文本部分 |
▼

问题描述
> Implement wildcard pattern matching with support for'?'and'*'.
> '?' Matches any single character.
> '*' Matches any sequence of characters (including the empty sequence).
>
> The matching should cover the entire input string (not partial).
>
> The function prototype should be:
> bool isMatch(const char *s, const char *p)
>
> Some examples:
> isMatch("aa","a") → false
> isMatch("aa","aa") → true
> isMatch("aaa","aa") → false
> isMatch("aa", "*") → true
> isMatch("aa", "a*") → true
> isMatch("ab", "?*") → true
> isMatch("aab", "c*a*b") → false
问题分析
‘?’只能匹配一个字符而’*’可以匹配人一个字符。这题我们可以用动态规划做。设dp[i][j]表示s的前i个字符和p的前j个字符是否匹配。三种情况:
- 若p[j-1]是‘*’,那么
dp[i][j]=dp[i-1][j]||dp[i][j-1],只要s的前i-1和p的前j个或者s的前i和p的前j-1个满足即可。 - 若p[j-1]是’?’,那么dp[i][j]必须和dp[i-1][j-1]结果相同
- 若s[i]==p[j],那么dp[i][j]必须和dp[i-1][j-1]结果相同
- 其他情况: dp[i][j]=false
代码实现
public boolean isMatch(String s, String p) {
char[] sCharArray = s.toCharArray();
char[] pCharArray = p.toCharArray();
boolean[][] dp = new boolean[256][256];
int l = 0;
if (p.length() != 0) {
for (int i = 0; i < p.length(); i++) {
if (pCharArray[i] != '*') l++;
}
}
if (l > s.length()) return false;//p的字符数加上'?'的数目要小于s的字符数,否则根本不能匹配
dp[0][0] = true;
for (int i = 1; i <= p.length(); i++) {
if (dp[0][i - 1] && pCharArray[i - 1] == '*') dp[0][i] = true;
for (int j = 1; j <= s.length(); j++) {
if (pCharArray[i - 1] == '*') dp[j][i] = dp[j][i - 1] || dp[j - 1][i];
else if (pCharArray[i - 1] == '?' || pCharArray[i - 1] == sCharArray[j - 1])

▲

任务要求 | 将上面讲解通配符匹配的文本逐字完整抄录一遍。

所给数据 |
▼

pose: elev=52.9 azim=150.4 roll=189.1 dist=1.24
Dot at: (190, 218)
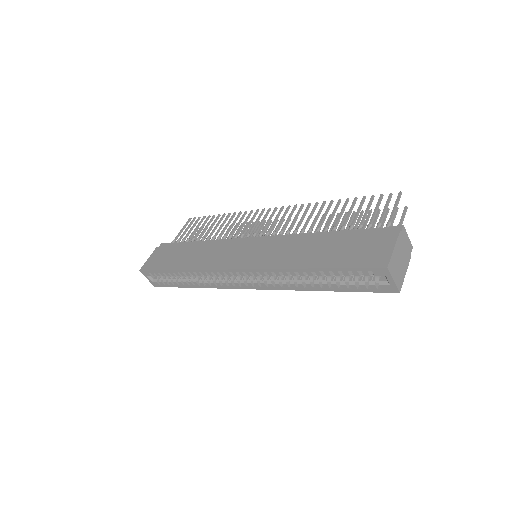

▲

参考答案 |
问题描述
> Implement wildcard pattern matching with support for'?'and'*'.
> '?' Matches any single character.
> '*' Matches any sequence of characters (including the empty sequence).
>
> The matching should cover the entire input string (not partial).
>
> The function prototype should be:
> bool isMatch(const char *s, const char *p)
>
> Some examples:
> isMatch("aa","a") → false
> isMatch("aa","aa") → true
> isMatch("aaa","aa") → false
> isMatch("aa", "*") → true
> isMatch("aa", "a*") → true
> isMatch("ab", "?*") → true
> isMatch("aab", "c*a*b") → false
问题分析
‘?’只能匹配一个字符而’*’可以匹配人一个字符。这题我们可以用动态规划做。设dp[i][j]表示s的前i个字符和p的前j个字符是否匹配。三种情况:
- 若p[j-1]是‘*’,那么
dp[i][j]=dp[i-1][j]||dp[i][j-1],只要s的前i-1和p的前j个或者s的前i和p的前j-1个满足即可。 - 若p[j-1]是’?’,那么dp[i][j]必须和dp[i-1][j-1]结果相同
- 若s[i]==p[j],那么dp[i][j]必须和dp[i-1][j-1]结果相同
- 其他情况: dp[i][j]=false
代码实现
public boolean isMatch(String s, String p) {
char[] sCharArray = s.toCharArray();
char[] pCharArray = p.toCharArray();
boolean[][] dp = new boolean[256][256];
int l = 0;
if (p.length() != 0) {
for (int i = 0; i < p.length(); i++) {
if (pCharArray[i] != '*') l++;
}
}
if (l > s.length()) return false;//p的字符数加上'?'的数目要小于s的字符数,否则根本不能匹配
dp[0][0] = true;
for (int i = 1; i <= p.length(); i++) {
if (dp[0][i - 1] && pCharArray[i - 1] == '*') dp[0][i] = true;
for (int j = 1; j <= s.length(); j++) {
if (pCharArray[i - 1] == '*') dp[j][i] = dp[j][i - 1] || dp[j - 1][i];
else if (pCharArray[i - 1] == '?' || pCharArray[i - 1] == sCharArray[j - 1])